Render the lines below as a single numbered list, leaving out any blank lines.
-- Given records start --
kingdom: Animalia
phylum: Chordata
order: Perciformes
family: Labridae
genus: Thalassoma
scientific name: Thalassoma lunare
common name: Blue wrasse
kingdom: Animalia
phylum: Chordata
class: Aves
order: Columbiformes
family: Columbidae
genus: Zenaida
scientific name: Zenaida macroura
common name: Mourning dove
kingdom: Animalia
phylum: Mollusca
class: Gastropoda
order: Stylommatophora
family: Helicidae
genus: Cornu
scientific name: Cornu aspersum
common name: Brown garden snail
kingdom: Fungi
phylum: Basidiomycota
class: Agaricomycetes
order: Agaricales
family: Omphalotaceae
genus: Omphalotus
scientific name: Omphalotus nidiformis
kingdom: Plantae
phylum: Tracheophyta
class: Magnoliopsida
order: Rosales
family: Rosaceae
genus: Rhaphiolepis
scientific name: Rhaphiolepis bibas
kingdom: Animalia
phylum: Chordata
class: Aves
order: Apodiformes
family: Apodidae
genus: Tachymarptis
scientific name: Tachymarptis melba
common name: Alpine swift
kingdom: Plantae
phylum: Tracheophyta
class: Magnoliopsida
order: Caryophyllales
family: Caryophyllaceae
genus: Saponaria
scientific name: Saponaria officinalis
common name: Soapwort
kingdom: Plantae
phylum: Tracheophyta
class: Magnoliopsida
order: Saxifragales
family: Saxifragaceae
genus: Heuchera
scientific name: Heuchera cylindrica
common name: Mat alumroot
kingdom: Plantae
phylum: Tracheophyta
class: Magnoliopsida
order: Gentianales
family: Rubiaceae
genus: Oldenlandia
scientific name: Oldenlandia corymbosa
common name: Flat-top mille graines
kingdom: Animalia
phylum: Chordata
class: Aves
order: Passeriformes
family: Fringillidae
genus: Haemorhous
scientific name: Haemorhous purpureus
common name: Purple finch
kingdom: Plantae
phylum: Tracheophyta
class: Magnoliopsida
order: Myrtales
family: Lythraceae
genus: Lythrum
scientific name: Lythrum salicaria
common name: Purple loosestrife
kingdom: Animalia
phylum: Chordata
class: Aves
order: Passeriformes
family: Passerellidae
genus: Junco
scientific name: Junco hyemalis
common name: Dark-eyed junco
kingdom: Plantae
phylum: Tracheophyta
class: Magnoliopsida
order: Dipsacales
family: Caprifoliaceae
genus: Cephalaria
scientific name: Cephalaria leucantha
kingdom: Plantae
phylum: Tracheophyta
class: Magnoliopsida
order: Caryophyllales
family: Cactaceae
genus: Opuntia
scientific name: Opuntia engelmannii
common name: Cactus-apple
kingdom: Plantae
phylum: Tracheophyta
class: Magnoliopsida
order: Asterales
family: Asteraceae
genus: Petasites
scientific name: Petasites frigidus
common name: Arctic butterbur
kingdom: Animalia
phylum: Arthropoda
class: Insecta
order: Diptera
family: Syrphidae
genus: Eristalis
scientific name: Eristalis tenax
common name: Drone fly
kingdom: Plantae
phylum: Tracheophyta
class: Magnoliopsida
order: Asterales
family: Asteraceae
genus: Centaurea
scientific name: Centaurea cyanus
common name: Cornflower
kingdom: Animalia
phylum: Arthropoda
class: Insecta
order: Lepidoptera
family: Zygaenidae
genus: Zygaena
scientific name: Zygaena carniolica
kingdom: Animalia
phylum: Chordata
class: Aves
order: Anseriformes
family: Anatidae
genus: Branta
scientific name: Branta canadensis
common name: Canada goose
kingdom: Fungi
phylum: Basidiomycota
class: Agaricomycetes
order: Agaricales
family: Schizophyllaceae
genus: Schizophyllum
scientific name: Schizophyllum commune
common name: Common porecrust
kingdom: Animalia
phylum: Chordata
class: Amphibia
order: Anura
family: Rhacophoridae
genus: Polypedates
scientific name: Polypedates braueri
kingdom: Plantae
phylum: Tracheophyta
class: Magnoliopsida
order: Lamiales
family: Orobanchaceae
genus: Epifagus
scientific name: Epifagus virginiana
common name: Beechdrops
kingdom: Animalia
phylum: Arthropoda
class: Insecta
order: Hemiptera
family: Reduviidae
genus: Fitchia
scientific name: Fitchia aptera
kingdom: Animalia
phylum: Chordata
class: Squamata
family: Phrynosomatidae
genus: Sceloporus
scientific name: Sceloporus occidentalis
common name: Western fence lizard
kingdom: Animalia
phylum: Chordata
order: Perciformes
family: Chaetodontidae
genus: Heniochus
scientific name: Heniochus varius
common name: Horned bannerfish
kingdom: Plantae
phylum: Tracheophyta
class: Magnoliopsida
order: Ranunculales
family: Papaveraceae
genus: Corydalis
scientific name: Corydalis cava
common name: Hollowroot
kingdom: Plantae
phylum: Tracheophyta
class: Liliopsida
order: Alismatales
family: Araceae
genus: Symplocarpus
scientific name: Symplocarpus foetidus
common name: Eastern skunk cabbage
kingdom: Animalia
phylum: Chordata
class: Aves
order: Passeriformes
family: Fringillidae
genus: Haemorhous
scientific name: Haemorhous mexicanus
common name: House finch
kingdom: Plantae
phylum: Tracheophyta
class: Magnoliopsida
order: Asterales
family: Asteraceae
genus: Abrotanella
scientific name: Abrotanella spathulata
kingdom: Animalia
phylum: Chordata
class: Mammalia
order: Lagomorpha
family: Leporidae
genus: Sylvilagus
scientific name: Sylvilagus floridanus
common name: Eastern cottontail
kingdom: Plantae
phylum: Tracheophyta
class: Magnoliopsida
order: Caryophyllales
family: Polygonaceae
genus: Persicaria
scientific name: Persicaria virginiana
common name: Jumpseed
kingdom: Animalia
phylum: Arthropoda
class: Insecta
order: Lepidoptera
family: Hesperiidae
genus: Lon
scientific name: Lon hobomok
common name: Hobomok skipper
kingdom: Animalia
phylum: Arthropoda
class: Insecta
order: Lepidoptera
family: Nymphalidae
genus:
-- Given records end --
Expected answer:
1. kingdom: Animalia
2. phylum: Chordata
3. order: Perciformes
4. family: Labridae
5. genus: Thalassoma
6. scientific name: Thalassoma lunare
7. common name: Blue wrasse
8. kingdom: Animalia
9. phylum: Chordata
10. class: Aves
11. order: Columbiformes
12. family: Columbidae
13. genus: Zenaida
14. scientific name: Zenaida macroura
15. common name: Mourning dove
16. kingdom: Animalia
17. phylum: Mollusca
18. class: Gastropoda
19. order: Stylommatophora
20. family: Helicidae
21. genus: Cornu
22. scientific name: Cornu aspersum
23. common name: Brown garden snail
24. kingdom: Fungi
25. phylum: Basidiomycota
26. class: Agaricomycetes
27. order: Agaricales
28. family: Omphalotaceae
29. genus: Omphalotus
30. scientific name: Omphalotus nidiformis
31. kingdom: Plantae
32. phylum: Tracheophyta
33. class: Magnoliopsida
34. order: Rosales
35. family: Rosaceae
36. genus: Rhaphiolepis
37. scientific name: Rhaphiolepis bibas
38. kingdom: Animalia
39. phylum: Chordata
40. class: Aves
41. order: Apodiformes
42. family: Apodidae
43. genus: Tachymarptis
44. scientific name: Tachymarptis melba
45. common name: Alpine swift
46. kingdom: Plantae
47. phylum: Tracheophyta
48. class: Magnoliopsida
49. order: Caryophyllales
50. family: Caryophyllaceae
51. genus: Saponaria
52. scientific name: Saponaria officinalis
53. common name: Soapwort
54. kingdom: Plantae
55. phylum: Tracheophyta
56. class: Magnoliopsida
57. order: Saxifragales
58. family: Saxifragaceae
59. genus: Heuchera
60. scientific name: Heuchera cylindrica
61. common name: Mat alumroot
62. kingdom: Plantae
63. phylum: Tracheophyta
64. class: Magnoliopsida
65. order: Gentianales
66. family: Rubiaceae
67. genus: Oldenlandia
68. scientific name: Oldenlandia corymbosa
69. common name: Flat-top mille graines
70. kingdom: Animalia
71. phylum: Chordata
72. class: Aves
73. order: Passeriformes
74. family: Fringillidae
75. genus: Haemorhous
76. scientific name: Haemorhous purpureus
77. common name: Purple finch
78. kingdom: Plantae
79. phylum: Tracheophyta
80. class: Magnoliopsida
81. order: Myrtales
82. family: Lythraceae
83. genus: Lythrum
84. scientific name: Lythrum salicaria
85. common name: Purple loosestrife
86. kingdom: Animalia
87. phylum: Chordata
88. class: Aves
89. order: Passeriformes
90. family: Passerellidae
91. genus: Junco
92. scientific name: Junco hyemalis
93. common name: Dark-eyed junco
94. kingdom: Plantae
95. phylum: Tracheophyta
96. class: Magnoliopsida
97. order: Dipsacales
98. family: Caprifoliaceae
99. genus: Cephalaria
100. scientific name: Cephalaria leucantha
101. kingdom: Plantae
102. phylum: Tracheophyta
103. class: Magnoliopsida
104. order: Caryophyllales
105. family: Cactaceae
106. genus: Opuntia
107. scientific name: Opuntia engelmannii
108. common name: Cactus-apple
109. kingdom: Plantae
110. phylum: Tracheophyta
111. class: Magnoliopsida
112. order: Asterales
113. family: Asteraceae
114. genus: Petasites
115. scientific name: Petasites frigidus
116. common name: Arctic butterbur
117. kingdom: Animalia
118. phylum: Arthropoda
119. class: Insecta
120. order: Diptera
121. family: Syrphidae
122. genus: Eristalis
123. scientific name: Eristalis tenax
124. common name: Drone fly
125. kingdom: Plantae
126. phylum: Tracheophyta
127. class: Magnoliopsida
128. order: Asterales
129. family: Asteraceae
130. genus: Centaurea
131. scientific name: Centaurea cyanus
132. common name: Cornflower
133. kingdom: Animalia
134. phylum: Arthropoda
135. class: Insecta
136. order: Lepidoptera
137. family: Zygaenidae
138. genus: Zygaena
139. scientific name: Zygaena carniolica
140. kingdom: Animalia
141. phylum: Chordata
142. class: Aves
143. order: Anseriformes
144. family: Anatidae
145. genus: Branta
146. scientific name: Branta canadensis
147. common name: Canada goose
148. kingdom: Fungi
149. phylum: Basidiomycota
150. class: Agaricomycetes
151. order: Agaricales
152. family: Schizophyllaceae
153. genus: Schizophyllum
154. scientific name: Schizophyllum commune
155. common name: Common porecrust
156. kingdom: Animalia
157. phylum: Chordata
158. class: Amphibia
159. order: Anura
160. family: Rhacophoridae
161. genus: Polypedates
162. scientific name: Polypedates braueri
163. kingdom: Plantae
164. phylum: Tracheophyta
165. class: Magnoliopsida
166. order: Lamiales
167. family: Orobanchaceae
168. genus: Epifagus
169. scientific name: Epifagus virginiana
170. common name: Beechdrops
171. kingdom: Animalia
172. phylum: Arthropoda
173. class: Insecta
174. order: Hemiptera
175. family: Reduviidae
176. genus: Fitchia
177. scientific name: Fitchia aptera
178. kingdom: Animalia
179. phylum: Chordata
180. class: Squamata
181. family: Phrynosomatidae
182. genus: Sceloporus
183. scientific name: Sceloporus occidentalis
184. common name: Western fence lizard
185. kingdom: Animalia
186. phylum: Chordata
187. order: Perciformes
188. family: Chaetodontidae
189. genus: Heniochus
190. scientific name: Heniochus varius
191. common name: Horned bannerfish
192. kingdom: Plantae
193. phylum: Tracheophyta
194. class: Magnoliopsida
195. order: Ranunculales
196. family: Papaveraceae
197. genus: Corydalis
198. scientific name: Corydalis cava
199. common name: Hollowroot
200. kingdom: Plantae
201. phylum: Tracheophyta
202. class: Liliopsida
203. order: Alismatales
204. family: Araceae
205. genus: Symplocarpus
206. scientific name: Symplocarpus foetidus
207. common name: Eastern skunk cabbage
208. kingdom: Animalia
209. phylum: Chordata
210. class: Aves
211. order: Passeriformes
212. family: Fringillidae
213. genus: Haemorhous
214. scientific name: Haemorhous mexicanus
215. common name: House finch
216. kingdom: Plantae
217. phylum: Tracheophyta
218. class: Magnoliopsida
219. order: Asterales
220. family: Asteraceae
221. genus: Abrotanella
222. scientific name: Abrotanella spathulata
223. kingdom: Animalia
224. phylum: Chordata
225. class: Mammalia
226. order: Lagomorpha
227. family: Leporidae
228. genus: Sylvilagus
229. scientific name: Sylvilagus floridanus
230. common name: Eastern cottontail
231. kingdom: Plantae
232. phylum: Tracheophyta
233. class: Magnoliopsida
234. order: Caryophyllales
235. family: Polygonaceae
236. genus: Persicaria
237. scientific name: Persicaria virginiana
238. common name: Jumpseed
239. kingdom: Animalia
240. phylum: Arthropoda
241. class: Insecta
242. order: Lepidoptera
243. family: Hesperiidae
244. genus: Lon
245. scientific name: Lon hobomok
246. common name: Hobomok skipper
247. kingdom: Animalia
248. phylum: Arthropoda
249. class: Insecta
250. order: Lepidoptera
251. family: Nymphalidae
252. genus:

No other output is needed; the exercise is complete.